Optimize your delegate usage

Posted by Filip Ekberg on 15 Feb 2013

Kudos to David Fowler for spotting this! We had a chat on JabbR and David pointed out something quite odd about delegates which he had discovered while optimizing some code.

Let's assume that we have the following code that declares a delegate and a method that uses it:

public delegate void TestDelegate();

public void Bar(TestDelegate test)
{
    test();
}

Now consider that you want to run this method and pass a method for it to execute that corresponds with the delegate. The process of running this will be in a loop that runs for 10 000 iterations.
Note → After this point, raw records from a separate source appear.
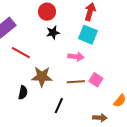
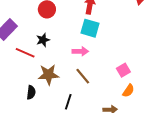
black star: (53, 33) -> (43, 40), moved
pink square: (96, 80) -> (123, 70), moved, turned 32
brown line: (76, 82) -> (83, 76), turned 60

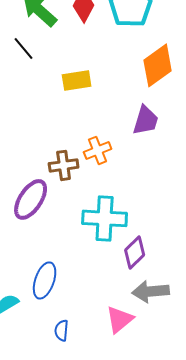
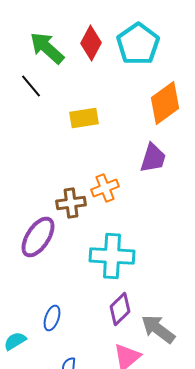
purple diamond: (135, 252) -> (120, 309), moved
blue ellipse: (45, 280) -> (52, 318), size x0.7
gray arrow: (151, 291) -> (158, 329), turned 42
The method we want to run is called Foo and looks like the following:

public void Foo() { }

Everything is set up, so what is it that we need to optimize when calling this 10 000 times? Well we have two different ways of using the method with a delegate.

Option 1 The first option is that we can use an anonymous method to call this method looking like the following:

for (var i = 0; i < 10000; i++)
{
    Bar(() => Foo());
}

If we compile this and open it up in Reflector to see what is generated, there's also some other stuff generated behind the scenes but this is the important part:

TestDelegate test = null;
for (int i = 0; i < 0x2710; i++)
{
    if (test == null)
    {
        test = () => this.Foo();
    }
    this.Bar(test);
}

Looks good so far, right? Let's take a look at Option 2 and compare.
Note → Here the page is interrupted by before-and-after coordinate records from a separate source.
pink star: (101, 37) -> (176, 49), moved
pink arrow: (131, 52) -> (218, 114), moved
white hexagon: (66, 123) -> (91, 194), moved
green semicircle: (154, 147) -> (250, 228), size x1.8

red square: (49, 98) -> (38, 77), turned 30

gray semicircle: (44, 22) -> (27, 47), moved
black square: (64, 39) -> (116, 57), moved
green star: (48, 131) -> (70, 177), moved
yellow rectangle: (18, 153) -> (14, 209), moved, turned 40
Option 2 The second option that we have is just writing the method name to tell it to use this like you can see here:

for (var i = 0; i < 10000; i++)
{
    Bar(Foo);
}

This one is quite common and I've seen it used a lot, but what happens behind the scenes here?

If we open this up in Reflector we can see that the following code was generated:

for (int i = 0; i < 0x2710; i++)
{
    this.Bar(new TestDelegate(this.Foo));
}

UmpOi

This is significantly different from the lambda one! Is your mind blown yet?

Ok let me break it down, it's quite simple. What happens with option 2 is that it will create 10 000 instances of TestDelegate and thus using a lot more memory. The lambda version was optimized but the "normal" one wasn't?

Let's just verify that it actually does use a lot more memory! I've set the solution to compile in Release mode with Optimization turned on and I'm using the following code to test it:

public class Program
{
    public delegate void TestDelegate();

    public void Bar(TestDelegate test)
    {
        test();
    }
    public void Foo()
    { }

    public static void Main()
    {
        var program = new Program();
        GC.WaitForFullGCComplete(100000);
        Console.WriteLine("Memory usage before Lambda version:\t{0}", GC.GetTotalMemory(false));

        program.LambdaVersion();
        Console.WriteLine("Memory usage After Lambda version:\t{0}", GC.GetTotalMemory(false));

        GC.WaitForFullGCComplete(100000);
        Console.WriteLine("Memory usage before Normal version:\t{0}", GC.GetTotalMemory(false));

        program.NormalVersion();
        Console.WriteLine("Memory usage After Normal version:\t{0}", GC.GetTotalMemory(false));

    }
    public void LambdaVersion()
    {
        for (var i = 0; i < 10000; i++)
        {
            Bar(() => Foo());
        }
    }

    public void NormalVersion()
    {
        for (var i = 0; i < 10000; i++)
        {
            Bar(Foo);
        }
    }
}

Here's the result from that operation:

Memory usage before Lambda version:     29460
Memory usage After Lambda version:      37652
Memory usage before Normal version:     37652
Memory usage After Normal version:      357140

Conclusion

If we use delegates "wrong" or don't think what code is actually generated this can leave us with large memory imprints. Of course you always need to think about the code you write but in some cases you might not really know what the compiler ends up doing.

By using the lambda version instead in this case we've avoided to create a lot of new delegate instances and thus minimized the memory imprint.

Fun fact: If we compile the "normal version" using MonoDevelop and Mono (2.10.9) it results in the same output. Which leads me to think that this is by design. The only difference is when we compile the lambda version but nothing significant that changes the behavior at all.

Do you say this is a bug or a feature? Did you know it behaved like this?